In the United States, federal authorities are responsible for security inside airport terminals.
But Gina Marie Lindsey, who signed the agreement as executive director of Los Angeles World Airports, said her agency wants to learn from Israel how to fortify the perimeter of LAX and how to incorporate anti-terrorist strategies into plans for expanding the Tom Bradley International Terminal.
In particular, she said, she wants to learn to apply Israel's system of electronic scanning of automobile license plates to identify terrorist suspects as they approach the airport.
During a walking tour of Ben-Gurion's 4-year-old international terminal, Liss pointed out to Villaraigosa and a large Los Angeles delegation the security features of its design. Bollards protect the building from wayward vehicles and its tempered, shatter-resistant glass facade is reinforced by vertical cables about a foot apart.
The terminal handles 55,000 passengers a day, about the same as the Bradley terminal.
"There's a recommendation they gave us," Villaraigosa said, pointing to one of the $2,000 trash cans placed along the curb outside the terminal. The cans, made of reinforced steel, serve as emergency receptacles for any explosives the police might find; from inside the can, the force of any blast would go only upward.
In 1973, when Ben-Gurion was called Lod Airport, three suicide attackers gunned down 26 passengers in the terminal.
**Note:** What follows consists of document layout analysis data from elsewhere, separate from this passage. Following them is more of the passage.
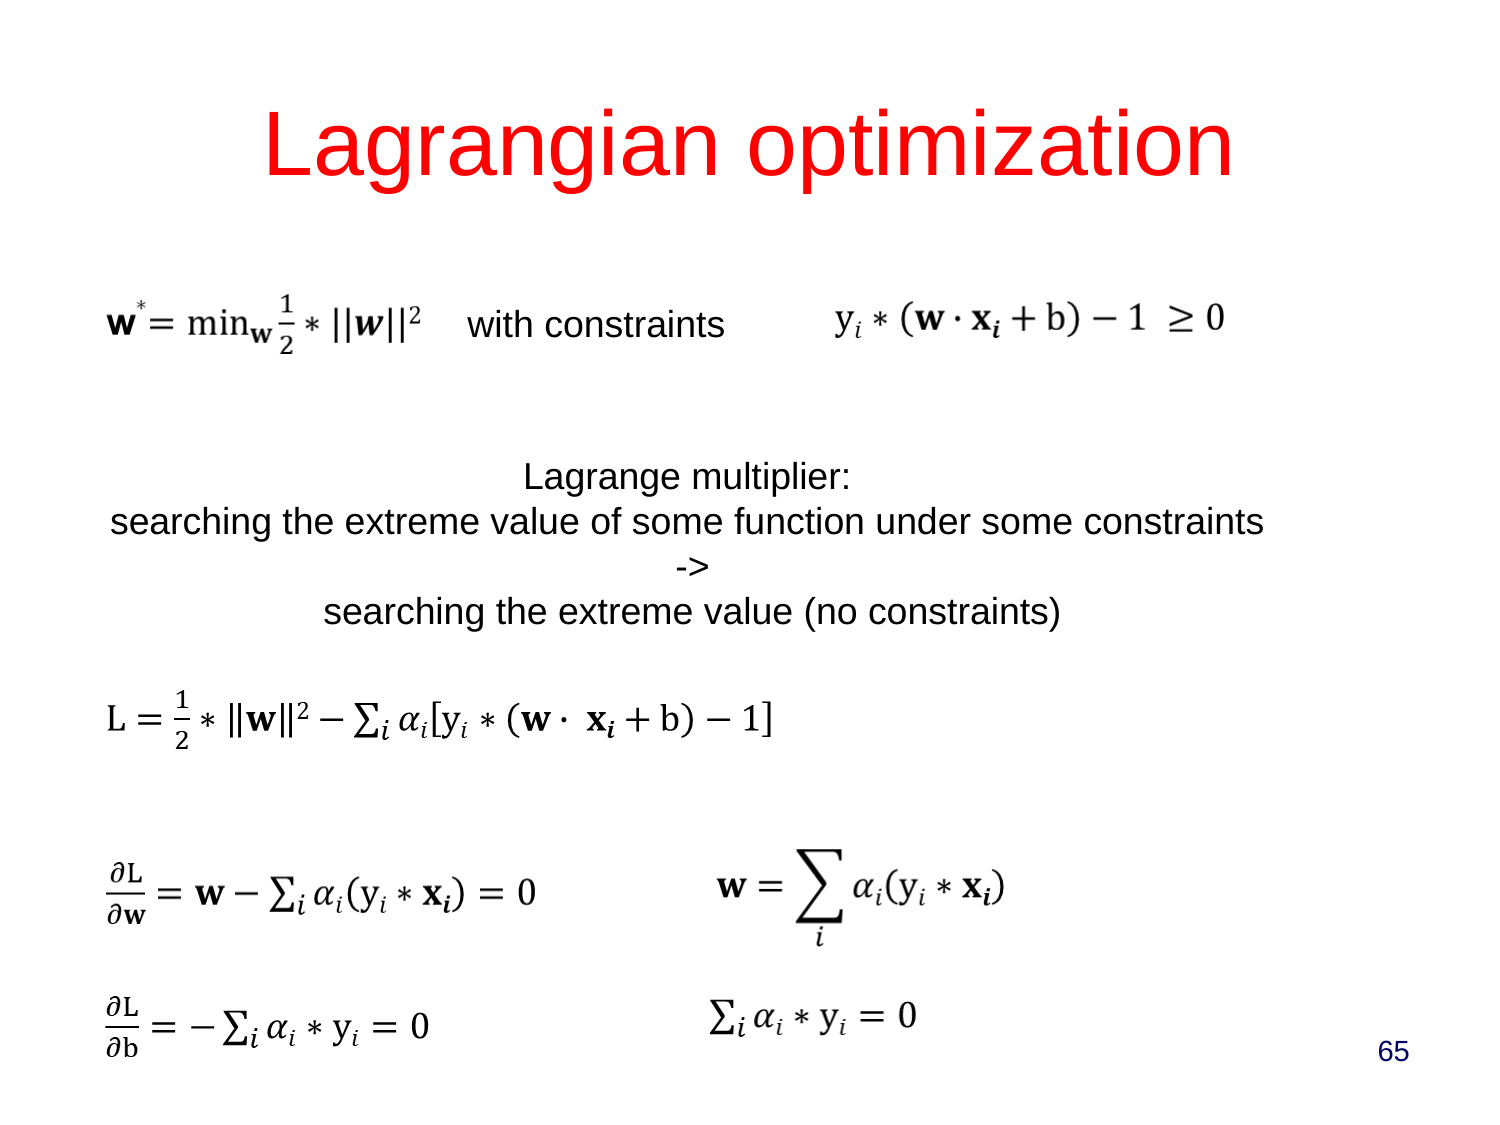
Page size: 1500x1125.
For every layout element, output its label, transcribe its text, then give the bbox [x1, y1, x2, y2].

text_box [105, 991, 454, 1058]
text_box with constraints [452, 292, 741, 353]
text_box [106, 289, 424, 354]
slide_number 65 [1074, 1024, 1425, 1103]
text_box [105, 685, 822, 750]
text_box Lagrange multiplier: searching the extreme value of some function under some constraints -> searching the extreme value (no constraints) [95, 444, 1291, 639]
title Lagrangian optimization [75, 45, 1425, 233]
text_box [106, 857, 562, 925]
text_box [709, 991, 941, 1037]
text_box [709, 836, 1013, 947]
text_box [820, 293, 1250, 340]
Three years later, a suitcase bomb killed a passenger and wounded five others.
A hush fell over the mayor's delegation as Zeev Sarig, the airport authority's managing director, told of witnessing those terrorist acts and of Israel's decades of work to make its airport security the gold standard.
"To have Israeli eyes on LAX on a constant basis, it's a huge deal," Weiss said.
Several Los Angeles officials said they were impressed by the unobtrusive character of Israel's airport security and said they want to replicate it.
"You don't see a lot of guards walking around with machine guns," Lindsey said. "And we certainly don't want that either."
While security was high on the mayor's agenda for his six-day visit, he couldn't escape the blow of the Lakers' humiliation back home in Game 4 of the NBA playoffs. The game was in progress when he awoke here Friday, 10 hours ahead of Pacific time.
More than an hour later, during a meeting at the airport, El Al airlines Chairman Israel Borovich received a written note from an aide, turned to the mayor and announced: "You know what it says here? The Lakers lost."
"Trust me," Villaraigosa replied, rolling his eyes. "You think I didn't know that?"
The defeat followed him to Sderot. The town has been battered for years by Palestinian rocket attacks from nearby Gaza Strip, and Villaraigosa went to show solidarity.
He brought 15 basketballs for the Tornai Madaim elementary school and a Lakers' shirt bearing the number 24 and Kobe Bryant's name for Sderot Mayor Eli Moyal, who greeted him in the schoolyard.
"Let me tell you this, my friends in Boston will hate me for this," Moyal said, declaring himself a Celtics' fan.
The two men laughed.
"Tell them you've got a good friend in Los Angeles," Villaraigosa said.
In February, Villaraigosa supported a "Live for Sderot" concert in Los Angeles that raised $300,000 for the town's schools, which the Israeli government matched. On Friday he visited Alon High School to see one of the benefits, a classroom computer with a wireless Internet connection and projected onto a large "smart board" screen.
At both schools, Villaraigosa stood with Moyal and praised his bravery in the face of the rockets.
"That courage of his comes from the courage he sees in all of you, the young people of Sderot," the mayor said. "In Los Angeles, we are aware of your courage."
"We love your mayor," he added, "even though he's a Celtics fan."